While he sees the destructive effects of private ‘official’ money creation, and recognises that its value is dependent on law, and that it should be issued by government, and though he suggests several ways for some of it to be spent into circulation, he does not seem to recognise the great importance of its being spent into circulation, and not lent — so not creating debt in the process. Elimination of the debts so created would remove almost all need for debt, and so virtually eliminate the problems associated with usury. While Ken Bohnsack’s ‘Sovereignty plan’, which he advocates and which is getting widespread support among state and district authorities in the USA, would be a big improvement on present conditions (it proposes government-created, interest-free loans from the central government to lower level authorities, down to school boards), it and other proposals for debt-free loans do not go far enough. They may be politically more ‘realistic’, easier to get adopted, but getting rid of the vast and fast-accelerating levels of debt is a pre-requisite for evolution to a sustainable economy, and is urgent!
Included is a chapter on the Euro, written before its full introduction, in which he urges policies to be developed. Incredibly, he comments that ‘it would clearly be beneficial’ to ‘the English people’ for Britain to join.
His primary concern is with ‘official’ currencies, used within states and having legal status for payments, especially of taxes. He notes the view of several well-informed writers over the last century that there can never be an international currency, since money is the creature of the law. In the past, international trade was mainly through barter, with gold and silver commonly used as commodities. In mediaeval times, a clearing mechanism was used at trading fairs, variously discounting the different forms of payment — an early exchange-rate mechanism.
He examines the track record of the BIS, IMF and World Bank, and contrasts their declared aims with the results, and notes the rejection of Keynes’ proposed ‘Bancor’ at Breton Woods, and the potential of SDRs to develop into an international currency — given the international ‘law’ to give it legitimacy.

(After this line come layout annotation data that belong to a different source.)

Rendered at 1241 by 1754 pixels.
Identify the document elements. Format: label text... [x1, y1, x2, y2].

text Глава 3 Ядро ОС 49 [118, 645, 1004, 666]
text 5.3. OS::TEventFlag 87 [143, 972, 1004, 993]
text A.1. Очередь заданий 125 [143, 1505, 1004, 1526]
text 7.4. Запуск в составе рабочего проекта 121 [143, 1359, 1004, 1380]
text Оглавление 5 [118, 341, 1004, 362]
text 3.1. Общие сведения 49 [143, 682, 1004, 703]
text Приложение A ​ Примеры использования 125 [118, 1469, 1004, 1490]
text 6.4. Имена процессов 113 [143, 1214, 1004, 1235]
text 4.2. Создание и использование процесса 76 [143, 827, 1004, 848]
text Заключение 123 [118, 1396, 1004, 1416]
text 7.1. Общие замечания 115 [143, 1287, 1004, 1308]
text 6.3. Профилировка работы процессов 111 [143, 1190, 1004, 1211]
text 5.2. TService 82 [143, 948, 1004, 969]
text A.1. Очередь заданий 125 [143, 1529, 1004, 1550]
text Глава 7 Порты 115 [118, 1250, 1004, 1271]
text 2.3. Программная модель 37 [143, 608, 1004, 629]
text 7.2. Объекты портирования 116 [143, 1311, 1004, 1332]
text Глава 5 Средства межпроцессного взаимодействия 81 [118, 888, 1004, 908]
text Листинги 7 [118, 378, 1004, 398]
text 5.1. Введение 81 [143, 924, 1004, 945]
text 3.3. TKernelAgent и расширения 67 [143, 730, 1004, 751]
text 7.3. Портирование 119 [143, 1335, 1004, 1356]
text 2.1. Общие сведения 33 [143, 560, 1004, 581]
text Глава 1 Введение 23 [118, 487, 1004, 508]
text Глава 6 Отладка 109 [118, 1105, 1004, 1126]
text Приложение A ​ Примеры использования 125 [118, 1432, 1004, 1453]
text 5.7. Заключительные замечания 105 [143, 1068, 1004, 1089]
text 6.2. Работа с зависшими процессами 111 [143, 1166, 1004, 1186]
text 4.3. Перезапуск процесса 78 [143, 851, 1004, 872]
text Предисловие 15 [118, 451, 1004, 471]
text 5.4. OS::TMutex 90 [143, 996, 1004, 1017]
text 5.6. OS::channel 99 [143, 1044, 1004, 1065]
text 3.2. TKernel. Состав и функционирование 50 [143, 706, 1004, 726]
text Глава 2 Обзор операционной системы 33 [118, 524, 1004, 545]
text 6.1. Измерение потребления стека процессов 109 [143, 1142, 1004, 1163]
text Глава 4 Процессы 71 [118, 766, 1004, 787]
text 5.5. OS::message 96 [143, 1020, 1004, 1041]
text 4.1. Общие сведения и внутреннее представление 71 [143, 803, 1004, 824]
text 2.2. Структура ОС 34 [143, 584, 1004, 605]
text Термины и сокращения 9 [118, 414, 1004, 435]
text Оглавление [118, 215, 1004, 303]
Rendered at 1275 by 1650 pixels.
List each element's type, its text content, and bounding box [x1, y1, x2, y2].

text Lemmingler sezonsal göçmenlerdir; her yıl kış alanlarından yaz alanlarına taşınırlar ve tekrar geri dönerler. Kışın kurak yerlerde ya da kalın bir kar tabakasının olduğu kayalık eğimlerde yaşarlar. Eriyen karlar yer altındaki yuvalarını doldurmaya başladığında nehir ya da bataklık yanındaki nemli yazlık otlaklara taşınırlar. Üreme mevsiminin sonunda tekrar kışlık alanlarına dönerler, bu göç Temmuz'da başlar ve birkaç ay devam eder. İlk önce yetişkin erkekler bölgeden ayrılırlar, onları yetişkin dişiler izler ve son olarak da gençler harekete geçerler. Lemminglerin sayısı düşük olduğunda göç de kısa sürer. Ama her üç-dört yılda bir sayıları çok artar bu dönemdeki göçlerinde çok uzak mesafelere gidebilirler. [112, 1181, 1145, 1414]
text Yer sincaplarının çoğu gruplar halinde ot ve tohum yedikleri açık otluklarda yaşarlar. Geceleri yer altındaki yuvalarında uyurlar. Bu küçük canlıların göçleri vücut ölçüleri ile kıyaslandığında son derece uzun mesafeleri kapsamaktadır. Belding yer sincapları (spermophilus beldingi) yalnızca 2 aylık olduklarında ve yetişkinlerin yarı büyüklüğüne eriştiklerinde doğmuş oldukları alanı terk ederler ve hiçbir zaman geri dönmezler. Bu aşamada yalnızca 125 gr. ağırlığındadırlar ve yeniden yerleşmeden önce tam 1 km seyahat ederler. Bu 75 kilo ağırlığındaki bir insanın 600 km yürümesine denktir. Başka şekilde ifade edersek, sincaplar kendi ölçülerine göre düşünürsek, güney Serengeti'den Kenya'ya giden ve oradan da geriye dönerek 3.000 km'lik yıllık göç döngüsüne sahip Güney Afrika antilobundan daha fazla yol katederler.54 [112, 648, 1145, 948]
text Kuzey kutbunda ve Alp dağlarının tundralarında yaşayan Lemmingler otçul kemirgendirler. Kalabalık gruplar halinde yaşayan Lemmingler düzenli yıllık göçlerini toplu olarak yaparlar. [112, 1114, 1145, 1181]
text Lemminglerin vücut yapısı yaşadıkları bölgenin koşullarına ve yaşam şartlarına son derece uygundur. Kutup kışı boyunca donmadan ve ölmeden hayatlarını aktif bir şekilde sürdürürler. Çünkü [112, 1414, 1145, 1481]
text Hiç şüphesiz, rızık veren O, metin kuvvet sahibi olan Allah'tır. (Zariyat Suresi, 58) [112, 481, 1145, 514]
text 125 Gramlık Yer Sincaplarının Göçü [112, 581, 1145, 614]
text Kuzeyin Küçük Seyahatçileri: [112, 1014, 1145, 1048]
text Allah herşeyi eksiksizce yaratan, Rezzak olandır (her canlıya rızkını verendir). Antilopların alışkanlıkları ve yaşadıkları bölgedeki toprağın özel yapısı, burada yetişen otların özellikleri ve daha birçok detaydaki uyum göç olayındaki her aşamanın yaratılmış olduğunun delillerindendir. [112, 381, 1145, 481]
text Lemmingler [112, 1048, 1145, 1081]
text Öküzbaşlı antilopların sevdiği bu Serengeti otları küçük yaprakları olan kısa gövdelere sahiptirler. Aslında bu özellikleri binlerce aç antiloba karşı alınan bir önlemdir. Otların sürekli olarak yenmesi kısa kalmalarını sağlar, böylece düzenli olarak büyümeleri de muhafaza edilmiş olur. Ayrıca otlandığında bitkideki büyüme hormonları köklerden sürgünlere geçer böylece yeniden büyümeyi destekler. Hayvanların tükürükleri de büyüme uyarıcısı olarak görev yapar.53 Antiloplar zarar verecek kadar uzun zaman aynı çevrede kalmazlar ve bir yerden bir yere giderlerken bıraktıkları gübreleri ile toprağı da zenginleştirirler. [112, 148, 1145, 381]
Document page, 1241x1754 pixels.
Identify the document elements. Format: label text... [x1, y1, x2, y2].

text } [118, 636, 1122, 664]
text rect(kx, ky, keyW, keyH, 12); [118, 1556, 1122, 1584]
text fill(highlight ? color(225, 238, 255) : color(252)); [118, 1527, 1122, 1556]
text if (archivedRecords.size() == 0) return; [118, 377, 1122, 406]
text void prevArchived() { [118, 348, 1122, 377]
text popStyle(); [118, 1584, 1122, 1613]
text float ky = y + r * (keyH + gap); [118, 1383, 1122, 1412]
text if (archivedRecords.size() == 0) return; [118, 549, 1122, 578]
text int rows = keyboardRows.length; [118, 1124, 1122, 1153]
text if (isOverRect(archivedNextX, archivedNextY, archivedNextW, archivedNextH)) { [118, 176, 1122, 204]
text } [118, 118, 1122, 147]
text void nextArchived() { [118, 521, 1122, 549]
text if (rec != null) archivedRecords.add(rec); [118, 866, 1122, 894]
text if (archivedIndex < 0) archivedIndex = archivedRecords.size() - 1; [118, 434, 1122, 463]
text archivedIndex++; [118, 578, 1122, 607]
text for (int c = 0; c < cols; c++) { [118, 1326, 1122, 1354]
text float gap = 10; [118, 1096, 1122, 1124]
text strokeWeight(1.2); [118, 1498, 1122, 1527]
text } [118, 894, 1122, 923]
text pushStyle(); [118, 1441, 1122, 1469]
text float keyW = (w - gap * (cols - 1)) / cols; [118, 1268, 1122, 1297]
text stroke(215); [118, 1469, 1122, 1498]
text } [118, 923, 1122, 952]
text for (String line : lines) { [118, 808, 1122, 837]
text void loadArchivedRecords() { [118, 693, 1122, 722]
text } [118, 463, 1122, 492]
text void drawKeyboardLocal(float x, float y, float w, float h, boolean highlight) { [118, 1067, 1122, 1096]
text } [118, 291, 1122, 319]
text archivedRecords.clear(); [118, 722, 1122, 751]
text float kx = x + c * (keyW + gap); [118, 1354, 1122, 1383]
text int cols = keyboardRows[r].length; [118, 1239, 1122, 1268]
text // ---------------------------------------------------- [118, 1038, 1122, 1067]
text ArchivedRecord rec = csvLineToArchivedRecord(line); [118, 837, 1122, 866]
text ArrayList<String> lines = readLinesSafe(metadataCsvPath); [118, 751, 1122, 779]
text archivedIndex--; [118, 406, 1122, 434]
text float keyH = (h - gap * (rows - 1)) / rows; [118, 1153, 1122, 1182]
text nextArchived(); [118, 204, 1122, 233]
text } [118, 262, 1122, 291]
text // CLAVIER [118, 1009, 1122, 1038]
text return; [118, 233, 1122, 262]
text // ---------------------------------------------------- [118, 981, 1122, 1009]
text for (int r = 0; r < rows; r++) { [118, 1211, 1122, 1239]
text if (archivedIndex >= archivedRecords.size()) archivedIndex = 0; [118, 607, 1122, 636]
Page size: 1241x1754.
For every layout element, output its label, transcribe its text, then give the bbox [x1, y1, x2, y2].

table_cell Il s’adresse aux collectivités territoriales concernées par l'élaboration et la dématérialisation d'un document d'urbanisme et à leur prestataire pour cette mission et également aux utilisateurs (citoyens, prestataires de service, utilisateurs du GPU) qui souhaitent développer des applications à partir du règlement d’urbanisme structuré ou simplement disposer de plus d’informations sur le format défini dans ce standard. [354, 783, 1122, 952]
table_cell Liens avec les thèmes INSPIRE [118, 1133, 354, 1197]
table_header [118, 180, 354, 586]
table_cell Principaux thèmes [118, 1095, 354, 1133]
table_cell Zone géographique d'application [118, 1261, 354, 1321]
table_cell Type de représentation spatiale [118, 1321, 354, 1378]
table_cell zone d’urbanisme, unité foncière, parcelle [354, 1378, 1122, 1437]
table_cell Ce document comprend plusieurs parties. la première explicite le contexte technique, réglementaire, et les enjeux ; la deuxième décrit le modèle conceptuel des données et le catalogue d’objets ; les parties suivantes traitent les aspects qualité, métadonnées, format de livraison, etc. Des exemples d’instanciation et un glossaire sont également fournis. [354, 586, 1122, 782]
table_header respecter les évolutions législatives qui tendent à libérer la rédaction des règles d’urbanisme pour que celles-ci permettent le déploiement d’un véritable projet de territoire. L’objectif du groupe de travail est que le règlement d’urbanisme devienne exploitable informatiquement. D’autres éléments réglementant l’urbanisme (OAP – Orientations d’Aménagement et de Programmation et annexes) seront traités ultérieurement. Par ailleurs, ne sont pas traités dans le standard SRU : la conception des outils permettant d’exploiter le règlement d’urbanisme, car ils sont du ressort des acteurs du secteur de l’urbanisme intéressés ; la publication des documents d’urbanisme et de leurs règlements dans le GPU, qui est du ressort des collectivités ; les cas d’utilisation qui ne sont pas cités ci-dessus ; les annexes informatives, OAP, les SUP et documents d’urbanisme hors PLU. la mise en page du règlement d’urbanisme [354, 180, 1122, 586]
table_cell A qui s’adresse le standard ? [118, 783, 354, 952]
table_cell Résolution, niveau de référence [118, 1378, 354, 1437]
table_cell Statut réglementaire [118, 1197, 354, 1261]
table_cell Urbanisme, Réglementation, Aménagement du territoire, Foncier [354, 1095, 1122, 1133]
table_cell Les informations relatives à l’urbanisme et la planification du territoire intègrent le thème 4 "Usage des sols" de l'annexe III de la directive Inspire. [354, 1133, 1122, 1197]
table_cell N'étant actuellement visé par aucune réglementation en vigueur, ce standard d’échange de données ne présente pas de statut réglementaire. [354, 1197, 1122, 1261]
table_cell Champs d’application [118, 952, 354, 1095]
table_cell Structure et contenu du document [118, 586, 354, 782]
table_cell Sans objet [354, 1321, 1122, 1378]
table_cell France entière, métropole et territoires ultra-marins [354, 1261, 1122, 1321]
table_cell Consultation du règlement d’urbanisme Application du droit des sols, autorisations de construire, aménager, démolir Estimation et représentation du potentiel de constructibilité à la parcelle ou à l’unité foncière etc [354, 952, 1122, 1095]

He does not refer to the GCI proposal for EBCUs, or Bernard Lietaer’s ‘Terra’ as alternatives.
One point he stresses which I have to question is that ‘credit’ is not ‘money’. While the current method of creating it is the source of serious problems which he discusses extensively, if the reform proposed in ‘Creating New Money’ were in place, i.e. banks could no longer create it by extending loans ‘out of thin air’, and only a Currency Commission were to create it and issue it to the Treasury to be spent into circulation, then it would function as money, as in fact it now does, but without leaving the burden of interest-bearing debt with the borrower who first spends it into circulation.
Despite the impressively long ‘selected bibliography’, I failed to find in it any reference to CH Douglas, Richard Douthwaite, James Robertson, or Jane Jacobs, to name a few.